• Aim of the exercise
Using the listing below, work out the number of lines in which "filterUnits" appears; return only that figure.

• Data for the task

[Start of section]

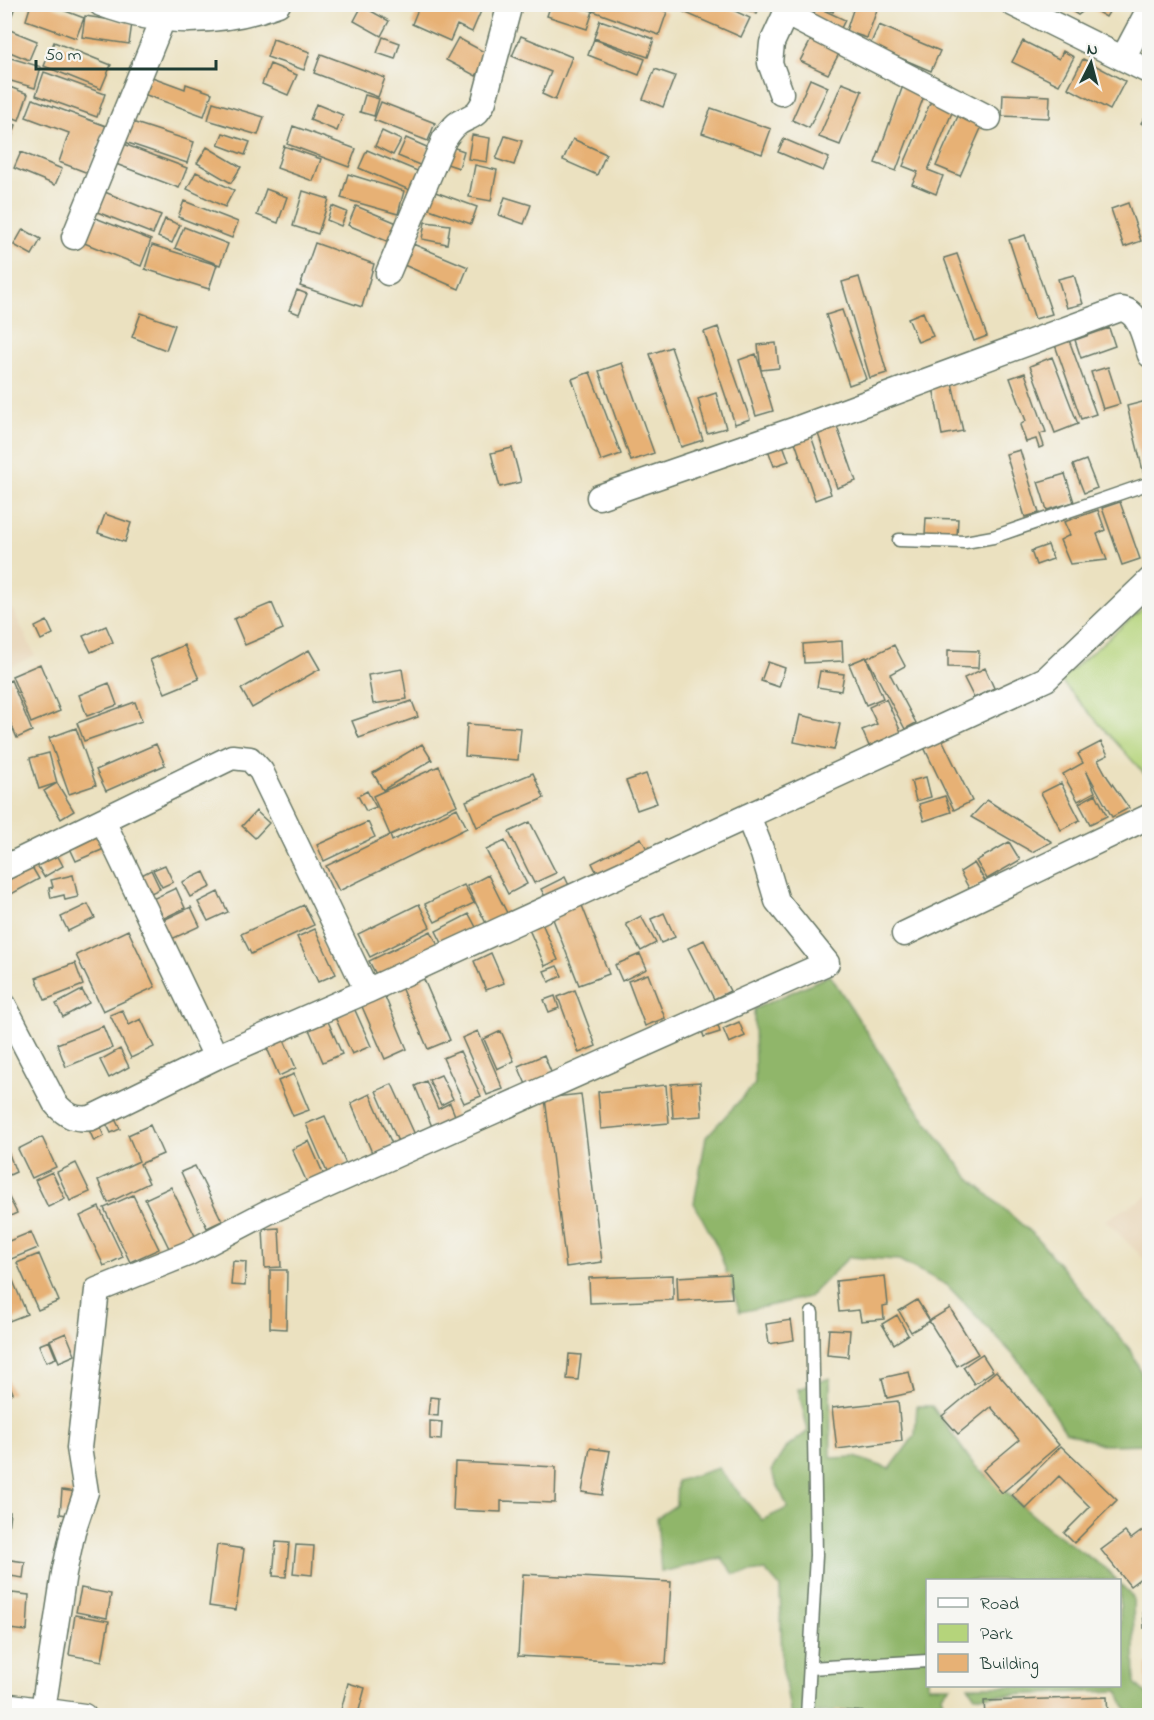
<svg xmlns="http://www.w3.org/2000/svg" width="1154" height="1720" font-family="'Indie Flower',sans-serif">
<style>
.built{fill:#e8d5b7}
.green{fill:#b5d47b;stroke:#6a8858;stroke-width:1.5}
.forest{fill:#90b66b;stroke:#587a50;stroke-width:1.5}
.building{fill:#e7b175}
.lines{fill:none;stroke-linecap:round;stroke-linejoin:round}
.service-casing{stroke:#667665;stroke-width:15}
.minor-casing{stroke:#667665;stroke-width:27}
.service{stroke:#fff;stroke-width:12}
.minor{stroke:#fff;stroke-width:24}
</style>
<rect width="100%" height="100%" fill="#f6f6f2"/>
<filter id="ink" filterUnits="userSpaceOnUse"><feTurbulence type="fractalNoise" baseFrequency=".0167" numOctaves="2"/><feDisplacementMap in="SourceGraphic" scale="12" xChannelSelector="R" yChannelSelector="G"/><feConvolveMatrix kernelMatrix="1 2 1 2 8 2 1 2 1" color-interpolation-filters="sRGB"/></filter>
<filter id="wash" filterUnits="userSpaceOnUse"><feTurbulence type="fractalNoise" baseFrequency=".008" numOctaves="4" result="noise"/><feDisplacementMap in="SourceGraphic" scale="24" xChannelSelector="R" yChannelSelector="G"/><feGaussianBlur stdDeviation="1.35" result="paint"/><feColorMatrix in="noise" values="0 0 0 0 0 0 0 0 0 0 0 0 0 0 0 0 0 1.4 0 .05"/><feComposite in="paint" operator="in"/></filter>
<g filter="url(#wash)">
<rect width="100%" height="100%" fill="#ebe1c0"/>
<path class="built" d="M5 594 35 655 5 670H4Z
M1149 1195V1264L1105 1220Z"/>
<path class="green" d="M1149 603V779L1060 680Z"/>
<path class="forest" d="M830 975 911 1100 968 1177 1037 1238 1132 1352 1149 1391V1444L1104 1445 1066 1432 1021 1363 947 1285 899 1260 849 1257 809 1297 740 1312 718 1248 694 1203 706 1137 755 1084 754 1009Z
M830 1378 831 1458 855 1457 890 1469 915 1435 917 1406H932L974 1465 1049 1529 1106 1569 1117 1580H928V1686H951L941 1695 946 1715H910L906 1706 791 1715 782 1666 780 1587 765 1570 734 1574 722 1558 661 1572 657 1518 676 1505 677 1481 718 1468 762 1520 788 1508 771 1471 785 1449 808 1431 798 1389Z
M1120 1583 1133 1598 1135 1683 1149 1697V1715H1129L1118 1691 975 1696 968 1686H1120Z"/>
<g id="blocks">
<path class="building" d="M4 4H16L12 15 4 12Z
M31 4H47L84 18 76 38 26 20Z
M420 4H484L472 32 457 25 450 41 412 24Z
M551 4H573L593 11 587 29 547 16Z
M596 4H647L667 12 659 35 593 11Z
M682 4H720L750 18 741 37 679 10Z
M734 4H761L757 14Z
M797 4H836L833 12 816 5 812 15 796 8Z
M855 4H879L867 38 846 31Z
M1060 4H1114L1106 17 1089 7 1078 15Z
M362 6 389 21 381 36 354 21Z
M817 7 845 20 840 30 812 17Z
M85 16 132 23 129 44 82 37Z
M600 20 654 39 648 57 594 38Z
M879 25 940 51 931 71 870 45Z
M5 28 37 41 29 60 5 50Z
M521 36 572 57 555 100 542 94 551 72 512 56Z
M813 36 841 50 828 74 800 61Z
M383 37 400 43 395 59 377 53Z
M458 38 488 54 476 76 446 60Z
M273 39 310 52 304 70 267 57Z
M594 39 645 59 639 75 588 55Z
M1023 41 1059 59 1063 51 1074 57 1059 85 1012 62Z
M54 42 111 65 101 89 44 66Z
M321 54 385 78 378 97 314 73Z
M4 56 41 67 35 88 4 79Z
M1083 59 1125 81 1110 110 1068 88Z
M270 64 297 75 288 95 262 84Z
M655 69 675 76 663 107 643 99Z
M44 72 105 94 97 117 36 95Z
M144 74 185 89 186 84 212 93 204 116 138 92Z
M810 79 828 87 809 128 792 120Z
M905 80 927 88 896 171 875 163Z
M842 83 862 91 840 145 819 137Z
M7 86 28 94 19 120 4 114V94Z
M934 94 956 103 928 170 943 176 936 194 912 184 918 172 903 166Z
M1003 94 1050 96 1049 118 1002 116Z
M365 95 379 99 374 116 360 112Z
M33 99 106 126 88 173 59 162 69 133 26 117Z
M213 102 264 117 258 135 208 120Z
M381 102 435 123 428 141 374 120Z
M316 104 343 115 337 131 310 120Z
M962 107 986 117 960 176 936 166Z
M711 108 771 129 762 154 702 133Z
M1150 109V129L1141 123Z
M4 121 16 125 5 156H4Z
M129 121 194 142 187 163 122 141Z
M293 126 356 149 349 167 287 144Z
M382 131 401 140 393 155 375 146Z
M223 133 250 142 245 155 218 145Z
M472 135 490 138 487 162 468 159Z
M505 136 522 141 514 165 496 159Z
M406 138 429 148 422 166 398 156Z
M573 139 606 154 597 175 563 160Z
M784 139 829 158 823 171 778 152Z
M116 141 187 168 179 188 108 161Z
M446 145 464 151 459 168 441 162Z
M284 146 321 159 313 181 277 168Z
M207 147 241 167 231 183 197 163Z
M367 150 422 173 414 192 359 168Z
M21 152 62 169 55 185 14 168Z
M475 165 497 170 491 201 469 197Z
M196 172 234 190 225 207 187 189Z
M348 174 404 191 398 214 341 198Z
M95 188 161 215 153 234 87 208Z
M266 189 287 197 278 223 257 215Z
M427 189 477 207 471 224 421 206Z
M303 191 329 199 318 234 293 226Z
M505 197 531 205 524 224 499 215Z
M184 201 238 222 232 238 178 217Z
M1128 203 1141 241 1124 247 1111 209Z
M332 206 347 212 341 226 327 220Z
M356 206 397 223 389 242 348 225Z
M88 215 151 240 141 266 77 240Z
M165 219 180 225 172 243 158 237Z
M425 222 450 225 447 244 422 239Z
M184 227 228 244 220 265 175 248Z
M23 229 41 239 32 255 14 245Z
M1025 235 1052 314 1035 319 1009 240Z
M315 243 374 264 362 307 300 286Z
M413 244 468 267 459 289 404 265Z
M152 245 217 265 209 289 145 269Z
M957 254 987 336 974 341 944 258Z
M1074 275 1083 304 1067 308 1058 279Z
M859 277 887 373 870 378 842 282Z
M1150 288V309H1149L1144 290Z
M297 290 307 294 299 314 289 310Z
M842 310 866 379 849 385 826 315Z
M923 312 933 336 918 342 908 318Z
M141 313 175 325 166 350 132 337Z
M718 327 750 419 735 424 704 332Z
M1109 328 1115 346 1081 358 1075 340Z
M1069 340 1096 414 1081 419 1055 345Z
M776 343 779 368 761 370 758 345Z
M671 347 703 440 681 447 650 354Z
M756 354 773 411 756 416 739 360Z
M1052 357 1078 424 1055 433 1030 366Z
M622 363 654 453 631 461 599 371Z
M1108 367 1120 404 1103 409 1091 372Z
M590 372 621 454 601 461 572 379Z
M1025 373 1046 432 1040 434 1044 446 1039 448 1036 439 1026 442 1020 425 1026 421 1010 378Z
M952 383 963 431 942 435 933 387Z
M716 393 726 428 707 433 698 399Z
M1150 400V474L1144 475 1127 406Z
M835 421 856 481 837 488 816 428Z
M809 430 831 494 815 500 793 436Z
M782 442 789 461 774 466 767 447Z
M512 448 521 482 500 487 491 453Z
M1020 450 1039 513 1025 517 1006 454Z
M1086 460 1097 488 1084 493 1073 465Z
M1065 474 1074 502 1047 510 1038 482Z
M1120 502 1140 559 1122 565 1102 508Z
M1098 510 1105 530 1097 534 1107 560 1070 564 1060 540 1070 535 1064 522Z
M105 514 131 523 125 542 98 533Z
M926 518 958 519 957 536 925 535Z
M1048 545 1053 559 1036 565 1031 551Z
M272 603 283 629 245 645 234 619Z
M47 621 53 634 41 640 35 627Z
M106 626 113 642 91 652 83 636Z
M842 641 843 661 804 663 803 644Z
M184 645 199 679 165 693 150 660Z
M894 645 905 666 890 674 916 723 905 729 867 658Z
M309 650 320 669 252 708 241 689Z
M948 650 979 651 978 668 948 667Z
M866 657 883 698 866 705 849 664Z
M768 662 785 668 779 687 761 681Z
M40 664 60 711 31 723 12 676Z
M985 668 994 688 974 698 964 678Z
M402 669 407 699 373 704 368 675Z
M820 671 844 674 841 691 817 687Z
M11 680 32 731 17 738 4 708V683Z
M109 683 117 705 87 716 79 695Z
M886 699 901 732 869 746 862 730 877 724 869 707Z
M412 701 418 717 359 738 352 721Z
M135 702 142 721 84 741 77 723Z
M800 715 840 724 834 750 794 742Z
M467 724 521 728 518 760 465 756Z
M76 728 96 785 69 794 49 738Z
M941 737 972 801 954 810 923 745Z
M1101 742 1108 755 1098 760 1108 778 1129 808 1112 817 1086 770 1095 792 1078 801 1063 774 1083 763 1078 754Z
M156 744 165 765 106 791 96 770Z
M422 744 432 760 383 790 373 773Z
M49 753 57 783 74 811 61 819 44 791 57 783 39 789 30 758Z
M439 766 457 805 390 835 373 796Z
M533 773 544 798 477 827 466 801Z
M646 774 657 803 637 810 626 781Z
M926 777 931 797 916 801 911 781Z
M1061 783 1080 820 1061 830 1041 793Z
M367 791 376 807 366 811 358 796Z
M1096 794 1107 816 1090 824 1079 803Z
M945 796 951 812 924 821 919 804Z
M987 800 1052 842 1032 852 971 817Z
M457 808 467 828 339 891 326 866 390 835 392 841Z
M256 811 269 823 255 838 242 826Z
M368 822 375 837 324 861 317 845Z
M530 822 556 873 534 883 509 832Z
M95 831 104 849 76 861 68 844Z
M641 838 650 855 600 879 592 863Z
M505 841 527 884 508 894 486 850Z
M1009 842 1020 860 987 879 976 861Z
M54 849 63 866 44 877 34 860Z
M29 862 39 879 4 898V875Z
M974 863 985 881 970 890 960 872Z
M165 865 173 882 162 887 153 870Z
M151 870 160 889 142 897 134 879Z
M204 872 211 887 190 897 182 882Z
M73 875 78 897 65 900 64 895 51 898 49 888 53 887 51 880Z
M488 875 509 917 488 927 467 886Z
M565 877 573 894 550 906 541 889Z
M464 885 474 903 435 922 425 904Z
M176 888 185 908 156 922 146 902Z
M218 892 228 912 208 921 198 902Z
M581 903 609 974 579 985 551 914Z
M88 904 95 918 68 931 61 917Z
M419 904 430 927 370 957 358 934Z
M304 905 314 925 251 954 241 934Z
M191 907 200 926 163 943 155 924Z
M664 913 675 937 661 943 651 919Z
M469 914 478 931 444 947 436 931Z
M641 916 656 943 641 951 626 924Z
M541 921 558 960 545 966 528 927Z
M315 929 336 974 318 982 297 937Z
M128 930 155 987 103 1011 76 955Z
M431 931 442 954 381 984 369 961Z
M704 940 730 991 714 999 688 948Z
M491 953 504 983 486 990 474 961Z
M640 954 647 969 622 981 615 965Z
M75 963 83 985 45 1000 36 978Z
M557 966 562 976 549 982 544 971Z
M648 974 665 1018 645 1026 628 981Z
M422 975 450 1040 428 1049 400 985Z
M82 990 89 1003 63 1017 56 1004Z
M575 990 596 1046 579 1053 558 997Z
M383 992 407 1049 385 1059 360 1002Z
M555 996 559 1008 549 1012 544 1000Z
M354 1008 371 1046 352 1054 335 1017Z
M122 1010 129 1025 141 1019 154 1047 131 1058 110 1015Z
M327 1019 342 1054 323 1062 308 1027Z
M739 1022 745 1036 729 1043 723 1029Z
M717 1023 720 1032 704 1037 701 1028Z
M103 1026 112 1048 66 1067 57 1044Z
M478 1031 503 1089 487 1095 462 1038Z
M501 1031 514 1061 497 1069 484 1039Z
M284 1040 296 1068 279 1076 267 1048Z
M120 1049 129 1067 109 1078 100 1060Z
M460 1051 481 1096 464 1103 443 1058Z
M544 1055 553 1077 528 1089 518 1066Z
M294 1074 309 1110 293 1116 278 1081Z
M441 1075 453 1099 441 1105 429 1080Z
M426 1081 438 1109 450 1103 456 1118 433 1129 415 1086Z
M700 1082 702 1116 673 1118 671 1084Z
M392 1084 416 1137 399 1144 376 1091Z
M666 1085 669 1123 601 1129 598 1092Z
M370 1094 393 1146 373 1155 351 1103Z
M581 1094 602 1262 566 1267 545 1098Z
M325 1116 349 1171 330 1179 306 1124Z
M115 1119 120 1129 111 1133 106 1123Z
M99 1125 104 1136 94 1141 89 1130Z
M150 1125 163 1154 140 1164 149 1183 108 1203 98 1180 139 1161 128 1135Z
M42 1137 56 1167 32 1178 18 1149Z
M309 1141 326 1180 309 1187 292 1149Z
M9 1154 16 1172 5 1177V1155Z
M76 1163 90 1192 70 1201 57 1172Z
M195 1166 222 1221 207 1228 181 1172Z
M52 1172 65 1199 48 1207 35 1180Z
M171 1187 196 1238 170 1250 145 1199Z
M4 1188 17 1213 4 1219Z
M133 1195 159 1249 130 1262 104 1208Z
M99 1207 123 1257 104 1266 80 1216Z
M279 1228 281 1267 265 1268 263 1229Z
M31 1232 38 1248 4 1262V1243Z
M39 1254 59 1301 38 1310 17 1263Z
M233 1261 246 1262 245 1286 231 1285Z
M270 1270H287L286 1329 270 1328Z
M730 1274 732 1298 678 1301 677 1277Z
M673 1275V1300L590 1303 589 1278Z
M11 1276 27 1314 4 1323V1278Z
M885 1276 888 1305 883 1306 884 1319 861 1321 859 1310 839 1312 836 1281Z
M917 1300 930 1321 911 1332 899 1311Z
M950 1308 978 1354 957 1366 929 1321Z
M897 1315 908 1335 894 1344 882 1324Z
M791 1320 794 1340 769 1344 766 1324Z
M829 1329 850 1330 848 1357 827 1355Z
M66 1333 75 1355 59 1362 50 1340Z
M49 1341 56 1358 46 1362 39 1345Z
M569 1354 581 1355 578 1380 567 1379Z
M982 1354 993 1371 974 1384 963 1367Z
M996 1371 1059 1445 1002 1493 983 1470 1019 1440 991 1407 958 1434 942 1416Z
M4 1372 13 1393 4 1396Z
M909 1372 914 1392 887 1398 882 1378Z
M430 1397 439 1398 438 1416 428 1415Z
M898 1401 902 1441 837 1449 832 1408Z
M430 1421 442 1422 441 1440 430 1439Z
M1061 1446 1117 1500 1074 1543 1064 1533 1090 1507 1059 1476 1026 1509 1012 1495Z
M590 1448 610 1451 602 1495 582 1492Z
M455 1462 556 1467 555 1503 501 1501V1512L453 1510Z
M62 1490 77 1492 75 1516 60 1514Z
M4 1512H10L6 1544H4Z
M1146 1528 1150 1532V1571L1130 1586 1101 1550 1125 1532 1131 1539Z
M276 1542 289 1543 286 1577 273 1576Z
M217 1545 244 1549 236 1610 209 1606Z
M296 1545 314 1546 312 1575 293 1573Z
M4 1559 25 1562 23 1578 4 1575Z
M523 1574 671 1582 666 1664 518 1656Z
M81 1588 111 1594 107 1618 76 1612Z
M12 1593 29 1595 27 1631 9 1629Z
M1143 1605H1150V1627L1144 1628Z
M75 1615 109 1621 102 1661 69 1655Z
M1150 1664V1685H1146V1665Z
M348 1683 365 1688 358 1714 341 1710Z
M1107 1697 1108 1716H985L984 1701Z
M835 1710 904 1714V1716H835Z"/>
</g>
</g>
<g filter="url(#ink)">
<use href="#blocks" fill-opacity="0" stroke="#667665" stroke-width="1.5"/>
<g class="lines">
<g class="service-casing">
<path id="service" d="M899 540 965 542 993 537 1150 483
M810 1668 928 1661
M807 1716 816 1555 812 1313"/>
</g>
<g class="minor-casing">
<path id="minor" d="M101 4C159 26 221 25 278 4
M1013 4 1150 72
M785 13 989 118
M1123 58 1150 7
M781 93 770 63 772 43 790 4
M74 237 163 19
M388 273 444 140C448 134 453 126 460 122 473 115 477 116 484 101L510 4
M599 497 796 429 1120 309C1140 310 1144 339 1150 355
M103 821 216 1057
M4 868 232 757 250 759 261 771 367 991 216 1057 91 1118C75 1120 66 1116 55 1103L4 1005
M904 934 1150 816
M367 991 1046 679 1150 580
M4 1705 84 1716
M43 1710 64 1573 73 1531 86 1492 79 1448 97 1290 187 1254 268 1212 827 963 777 901 763 854 748 816"/>
</g>
<use href="#service" class="service"/>
<use href="#minor" class="minor"/>
</g>
</g>
<rect width="1154" height="1720" fill="none" stroke="#f6f6f2" stroke-width="24"/>
<rect x="926" y="1579" width="195" height="108" fill="#f6f6f2" stroke="#a0aca6" stroke-width="1.5"/>
<rect x="938" y="1598" width="30" height="9" fill="#ffffff" stroke="#a0aca6" stroke-width="1.5"/>
<text x="980" y="1609" font-size="18" fill="#1f3d34">Road</text>
<rect x="938" y="1624" width="30" height="18" fill="#b5d47b" stroke="#a0aca6" stroke-width="1.5"/>
<text x="980" y="1639" font-size="18" fill="#1f3d34">Park</text>
<rect x="938" y="1654" width="30" height="18" fill="#e7b175" stroke="#a0aca6" stroke-width="1.5"/>
<text x="980" y="1669" font-size="18" fill="#1f3d34">Building</text>
<g transform="translate(1091 63) rotate(6)" stroke="#f6f6f2" stroke-width="4.5" paint-order="stroke">
<path d="M0-4.5L10 22L0 15L-10 22Z" fill="#1f3d34"/>
<text y="-9" font-size="16" font-weight="bold" text-anchor="middle" fill="#1f3d34">N</text>
</g>
<path d="M36 60v9h180v-9" fill="none" stroke="#1f3d34" stroke-width="3"/>
<text x="45" y="60" font-size="18" fill="#1f3d34" stroke="#f6f6f2" stroke-width="4.5" paint-order="stroke">50 m</text>
</svg>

[End of section]

• Output for this exercise
2